### Exercise requirements
Reproduce word for word everything from the start of the items down to the line containing "Recorded time: 21:09:26", and nothing more.

### Data to use
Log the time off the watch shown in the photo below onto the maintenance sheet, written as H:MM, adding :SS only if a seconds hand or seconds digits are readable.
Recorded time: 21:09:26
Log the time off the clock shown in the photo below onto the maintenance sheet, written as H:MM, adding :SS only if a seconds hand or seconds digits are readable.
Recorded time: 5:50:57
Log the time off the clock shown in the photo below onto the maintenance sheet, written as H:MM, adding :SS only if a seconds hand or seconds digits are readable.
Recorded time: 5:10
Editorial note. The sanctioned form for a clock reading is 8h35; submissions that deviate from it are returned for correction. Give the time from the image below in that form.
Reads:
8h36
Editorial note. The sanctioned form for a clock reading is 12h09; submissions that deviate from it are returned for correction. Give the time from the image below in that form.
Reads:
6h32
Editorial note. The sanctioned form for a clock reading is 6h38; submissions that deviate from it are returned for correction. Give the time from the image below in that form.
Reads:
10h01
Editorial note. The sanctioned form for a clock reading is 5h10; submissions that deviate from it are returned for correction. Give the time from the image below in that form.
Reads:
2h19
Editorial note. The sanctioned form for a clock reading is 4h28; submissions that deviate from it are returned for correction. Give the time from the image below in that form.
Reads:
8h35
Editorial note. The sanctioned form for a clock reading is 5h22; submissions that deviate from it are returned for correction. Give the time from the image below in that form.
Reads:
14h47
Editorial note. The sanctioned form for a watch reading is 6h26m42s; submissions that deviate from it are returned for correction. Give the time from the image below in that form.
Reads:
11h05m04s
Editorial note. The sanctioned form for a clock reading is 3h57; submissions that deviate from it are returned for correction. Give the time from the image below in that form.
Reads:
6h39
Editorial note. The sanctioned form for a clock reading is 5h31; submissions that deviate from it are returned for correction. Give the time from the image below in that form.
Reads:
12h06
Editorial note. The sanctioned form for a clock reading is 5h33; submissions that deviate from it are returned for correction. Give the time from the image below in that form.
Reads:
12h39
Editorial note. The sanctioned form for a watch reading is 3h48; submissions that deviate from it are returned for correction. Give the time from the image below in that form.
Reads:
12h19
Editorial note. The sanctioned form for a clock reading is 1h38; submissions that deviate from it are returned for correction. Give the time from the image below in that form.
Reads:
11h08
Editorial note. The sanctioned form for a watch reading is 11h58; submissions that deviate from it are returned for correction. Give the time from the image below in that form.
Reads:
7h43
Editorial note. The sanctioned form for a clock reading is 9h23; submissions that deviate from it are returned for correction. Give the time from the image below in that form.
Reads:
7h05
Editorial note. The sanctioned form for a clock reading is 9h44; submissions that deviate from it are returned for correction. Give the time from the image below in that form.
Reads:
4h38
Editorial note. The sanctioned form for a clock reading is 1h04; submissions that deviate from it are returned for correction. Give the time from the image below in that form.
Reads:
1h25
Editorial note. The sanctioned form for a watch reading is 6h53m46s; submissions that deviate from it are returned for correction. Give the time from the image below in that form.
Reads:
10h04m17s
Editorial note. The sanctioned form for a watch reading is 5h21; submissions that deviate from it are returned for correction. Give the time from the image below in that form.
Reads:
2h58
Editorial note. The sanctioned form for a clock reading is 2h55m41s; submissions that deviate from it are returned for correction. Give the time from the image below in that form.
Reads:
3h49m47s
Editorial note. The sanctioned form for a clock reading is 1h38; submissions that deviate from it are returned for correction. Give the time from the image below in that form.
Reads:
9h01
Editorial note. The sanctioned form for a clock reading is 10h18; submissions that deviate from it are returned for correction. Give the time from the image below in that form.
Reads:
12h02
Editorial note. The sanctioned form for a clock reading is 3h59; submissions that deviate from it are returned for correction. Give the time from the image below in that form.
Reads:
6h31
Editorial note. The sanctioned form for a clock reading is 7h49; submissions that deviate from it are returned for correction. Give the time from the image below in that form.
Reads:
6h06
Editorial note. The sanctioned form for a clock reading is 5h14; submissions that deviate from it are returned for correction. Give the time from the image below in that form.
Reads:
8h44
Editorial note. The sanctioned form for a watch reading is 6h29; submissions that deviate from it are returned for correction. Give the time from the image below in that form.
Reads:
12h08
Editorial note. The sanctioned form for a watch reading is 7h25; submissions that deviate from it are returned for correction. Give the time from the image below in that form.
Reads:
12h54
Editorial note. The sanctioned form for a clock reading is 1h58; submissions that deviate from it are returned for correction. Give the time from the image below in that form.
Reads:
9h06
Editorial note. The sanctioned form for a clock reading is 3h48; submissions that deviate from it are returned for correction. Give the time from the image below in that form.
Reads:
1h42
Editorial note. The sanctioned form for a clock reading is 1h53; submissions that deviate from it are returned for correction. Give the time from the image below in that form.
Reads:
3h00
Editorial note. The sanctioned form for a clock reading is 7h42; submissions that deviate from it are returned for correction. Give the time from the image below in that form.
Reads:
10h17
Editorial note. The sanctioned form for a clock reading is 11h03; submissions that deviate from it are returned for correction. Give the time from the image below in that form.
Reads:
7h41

### Problem solution
Log the time off the watch shown in the photo below onto the maintenance sheet, written as H:MM, adding :SS only if a seconds hand or seconds digits are readable.
Recorded time: 21:09:26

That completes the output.